As of late April, only one person has been approved for the card, The Associated Press reported.
Trump coins
Designs for Semiquincentennial gold coins featuring President Trump.Treasury United States Mint
In March, a federal commission consisting solely of Trump-appointed members approved a 24-carat commemorative gold coin depicting the president in honor of the country’s 250th anniversary.
The design approved by the Commission of Fine Arts features an image of Trump in the Oval Office on one side and a bald eagle on the other. The coin needs to be approved by the Treasury Department, which has already announced plans to release a separate $1 coin featuring the president as part of the anniversary celebration.
Trump dollar bills
The President boarding Air Force One with a $50 bill sticking out of his pocket last year.Jim Watson / AFP via Getty Images file
The Treasury Department announced in March it would be adding Trump’s signature to “future paper currency” as another part of the country’s 250th anniversary.
“There is no more powerful way to recognize the historic achievements of our great country and President Donald J. Trump than U.S dollar bills bearing his name, and it is only appropriate that this historic currency be issued at the Semiquincentennial,” Treasury Secretary Scott Bessent said in his announcement.
Paper currency typically only bears the signature of the treasury secretary and treasurer, and has never featured that of a sitting president.
Trump passports
The State Department will be releasing a limited series of U.S. passports featuring an image of President Trump.U.S. State Dept.
The State Department announced in April that it would be issuing a limited number of U.S. passports with a large image of Trump on the inside cover as part of the 250th celebration as well.
Olivia Wales, a White House spokesperson, said in a statement that the “new patriotic passport design provides yet another great way Americans can join in the spectacular celebrations for America’s 250th birthday.”
Trump national park pass
The Interior Department revealed in November that it was featuring Trump and George Washington on the front of its annual park pass, citing the 250th anniversary.
That move led to a lawsuit from an environmental group, alleging the department violated a 2004 law requiring the pass to carry a picture by the winner of an annual photo contest.
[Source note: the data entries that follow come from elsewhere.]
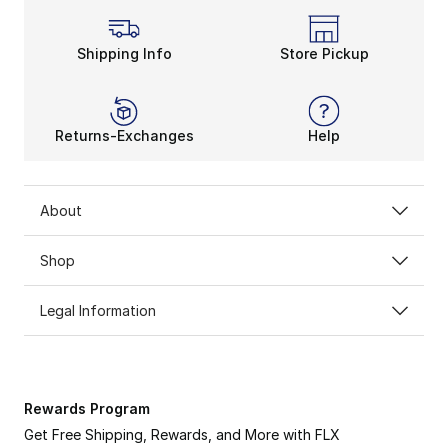
Shipping Info
Store Pickup
Returns-Exchanges
Help
About
Shop
Legal Information
Rewards Program
Get Free Shipping, Rewards, and More with FLX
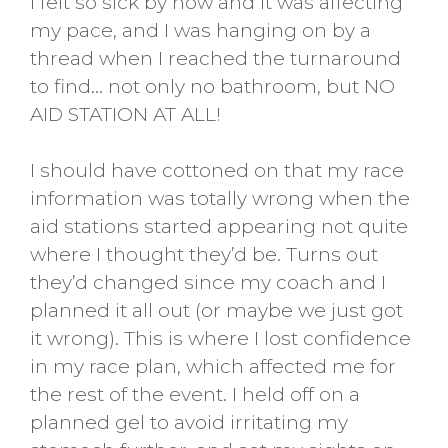
I felt so sick by now and it was affecting
my pace, and I was hanging on by a
thread when I reached the turnaround
to find… not only no bathroom, but NO
AID STATION AT ALL!
I should have cottoned on that my race
information was totally wrong when the
aid stations started appearing not quite
where I thought they’d be. Turns out
they’d changed since my coach and I
planned it all out (or maybe we just got
it wrong). This is where I lost confidence
in my race plan, which affected me for
the rest of the event. I held off on a
planned gel to avoid irritating my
The winner for this year had been image of Glacier National Park in Montana.
Trump banners
The Department of Justice headquarters in Washington earlier this year.Brendan Smialowski / AFP – Getty Images
Large banners of Trump have been hung from the Justice, Agriculture and Labor departments.
“We are proud at this Department of Justice to celebrate 250 years of our great country and our historic work to make America safe again at President Trump’s direction,” a DOJ spokesperson said when the banner was hung in February.
TrumpIRA.gov
Trump issued an executive order in April directing the Treasury Department to launch a new website called TrumpIRA.gov.
A “Trump Accounts” event in Washington in January.Win McNamee / Getty Images file
The Trump administration is launching new savings accounts for children this summer called Trump Accounts.
Created under the “big, beautiful bill,” Trump Accounts are tax-advantaged investment accounts for children under 18. Babies born from Jan. 1, 2025, to Dec. 31, 2028, will get $1,000 from the Treasury Department to kick-start their accounts.
“This is something that’s so special,” Trump said at his State of the Union speech in February.
TrumpRx.gov
The launch of “TrumpRx.gov”, which the adminstration said would help to lower prescription drug prices, at the White House in February.Nathan Howard / Getty Images file
In February, the administration launched TrumpRx.gov, a self-pay prescription drug website. It offers coupons that people can take to the pharmacy where they fill their prescriptions.
“You’re going to save a fortune,” Trump said at the news conference launching the site. “And this is also so good for overall healthcare.”